» **Required action A**
Transcribe the passage of the Ebola article that opens with the words containing "Ebola is a rare" and closes with "DRC have died.", copying it exactly.
» **Required action B**
Write the next part of the Ebola article, starting after its final sentence.
### Text for analysis ###
A French doctor who had been working in the Democratic Republic of Congo (DRC) has tested positive for Ebola after returning home, marking the first case of the virus confirmed in France and in Europe since the current outbreak began. The doctor was immediately admitted to a specialised facility and is in a stable condition, according to the French health ministry, which stressed that the risk to the population was “very low”. But the case has drawn attention back to one of the world’s deadliest viruses and the ongoing epidemic in central Africa.
Ebola is a rare but severe haemorrhagic fever that spreads through direct contact with the bodily fluids of infected people or animals. Symptoms can appear suddenly between two and 21 days after infection, starting with flu-like signs such as a high temperature, extreme tiredness and headache. The virus is highly infectious and can be fatal in a high proportion of cases. Healthcare workers are especially at risk: in the current outbreak, 17 of the 75 health workers who caught Ebola in the DRC have died.
“An explainer on Ebola, the current outbreak, and why a case in France matters.”
The current outbreak is caused by the Bundibugyo species of the virus, for which there is currently no approved vaccine or specific treatment. According to both Africa’s Centres for Disease Control and Prevention (Africa CDC) and US public health authorities, this outbreak has the potential to be one of the largest ever. More than 1,000 people have been infected and more than 260 have died in the DRC, where cases are concentrated in the eastern provinces of Ituri, South Kivu and North Kivu. Ituri accounts for more than 90% of confirmed infections. Uganda, a neighbour of the DRC, has also confirmed Ebola cases – 20 people infected and two deaths, according to the World Health Organization (WHO). The WHO has warned that conflict in eastern DRC, where the M23 rebel group controls large parts of North and South Kivu, is making it more difficult to tackle the outbreak. Contact tracing – identifying everyone an infected person has come into contact with – has only 43% coverage in the DRC, and Oxfam has warned that the true toll is likely far higher because the country’s water infrastructure and health system are at breaking point. Only one in five health centres in Ituri has access to enough clean water.
### Records supplied ###
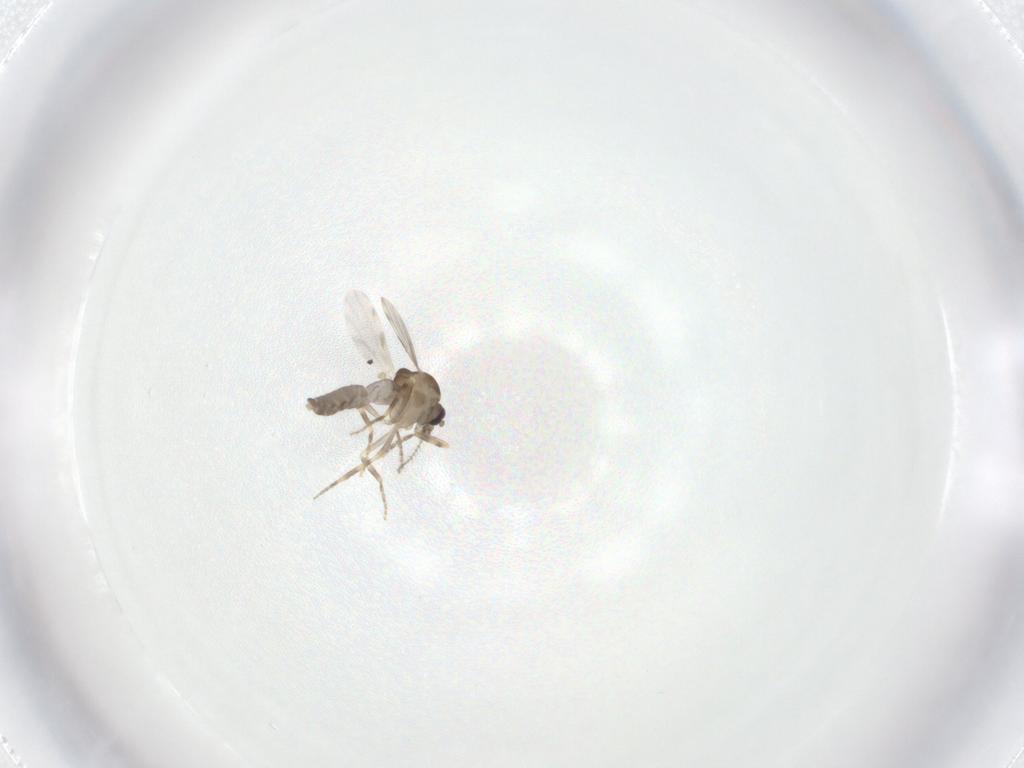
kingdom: Animalia
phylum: Arthropoda
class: Insecta
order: Diptera
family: Ceratopogonidae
###
» **Exercise response A**
Ebola is a rare but severe haemorrhagic fever that spreads through direct contact with the bodily fluids of infected people or animals. Symptoms can appear suddenly between two and 21 days after infection, starting with flu-like signs such as a high temperature, extreme tiredness and headache. The virus is highly infectious and can be fatal in a high proportion of cases. Healthcare workers are especially at risk: in the current outbreak, 17 of the 75 health workers who caught Ebola in the DRC have died.

» **Exercise response B**
For UK readers, the case in France is a reminder that infectious diseases can travel quickly in an interconnected world, even if the direct risk to the UK remains low. The WHO’s chief, Tedros Adhanom Ghebreyesus, said “the risk to the rest of the world is low” and that there was “no need to panic”. France has set up a dedicated monitoring system for aid workers returning from the DRC, and similar systems could be activated in other European countries if needed. The absence of an approved vaccine for the Bundibugyo strain means that, unlike the 2014-2016 West Africa outbreak, there is no prophylactic tool for healthcare workers or contacts. Four experimental vaccine candidates are being developed, but clinical trials have not yet started. This gap leaves the world reliant on rapid detection, isolation, and contact tracing – measures that are severely hampered by conflict and weak health infrastructure in the DRC.
Q: What is Ebola? Ebola is a rare but severe viral haemorrhagic fever that causes symptoms such as fever, fatigue, headache, vomiting, diarrhoea, and in some cases internal and external bleeding. It spreads through direct contact with the bodily fluids of infected people or animals, and can be fatal.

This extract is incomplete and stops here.